There's a routine to these things, a well-worn path to places like Target and Staples and Sears and maybe The Gap, depending on the year's fashion. Across two decades, endless lists and 39 different first days, the pattern gets kind of baked into your subconcious. So it was a bit of a surprise to realize this week that it was over.
I was driving past Columbia High School, on my way to the recycling center, when it dawned on me that I didn't even know when classes started. That's a long way removed from my school-board days, when I had to study the school calendar before voting to approve it.
That got me thinking that it is hard for most of us to see patterns. We can remember moments – camera in hand, my mother chasing a grandson just starting sixth grade down the street in front of South Orange Middle School, the boy desperately hoping to avoid being seen with relatives – but we miss the tapestry that connects these moments. It becomes background for us.
That's true until after it's gone. Practically speaking, my days of getting someone ready ended a year ago, when the youngest started his senior year. But we don't see the end at the end; we see it in hindsight.
Lately, I've been thinking about publishing this way. I've wondered out loud if it might be too late to start working on digital readiness. After all, 17 years have passed since Nicholas Negroponte published Being Digital, in which he posited the "post-information age".

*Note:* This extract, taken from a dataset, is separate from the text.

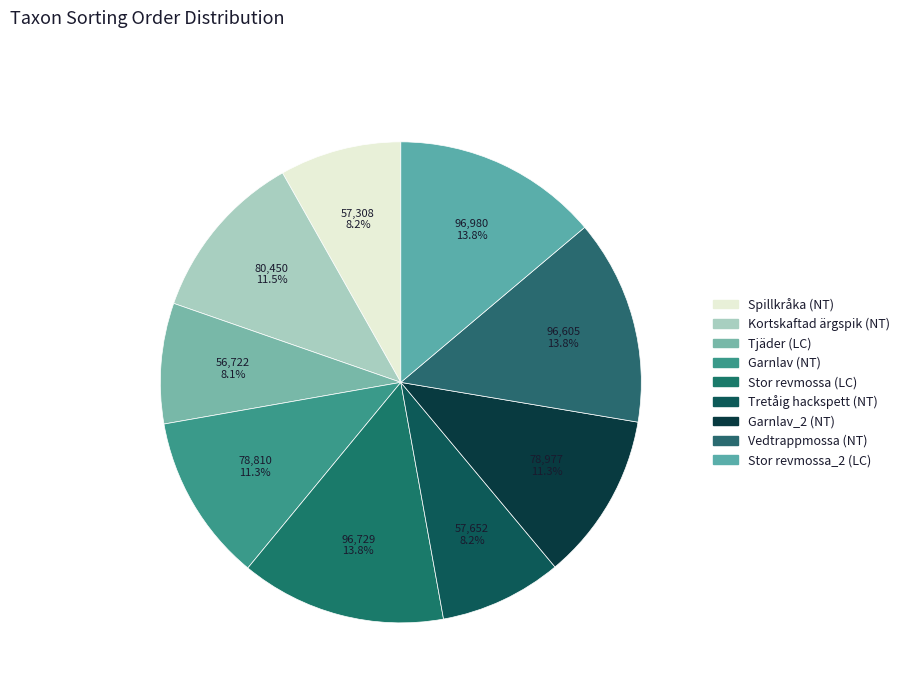

Approximately how many times larger is the value at Tretåig hackspett (NT) compared to Vedtrappmossa (NT)?

0.6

As much time has passed since Kevin Kelly wrote Out of Control, in which he imagines Borges' Library, a collection of books with endless combinations of letters and numbers that seemed like gibberish. Gibberish, that is, until one turned out to be "The Tempest", another "The Sound and the Fury".
I don't have a crystal ball, and I am not sure 17 years is enough time to develop hindsight on an industry whose roots trace back to Gutenberg. That said, it does seem like the dawn of the public internet signalled something much larger, and we've lagged ever since.
I'm not dire; things change, and we can learn new patterns. Later today, I'll be driving to Providence (the one in Rhode Island), to start the last one on a college career. The shopping lists are shorter, more expensive and they now start with a trip to Jerry's Artist Outlet in West Orange.
Some aspects of the old routine persist, but the boy who gave me a vivid example of why piracy is the consequence of a bad API will no longer come home for lunch every day. It's finally clear that we're starting a new arc.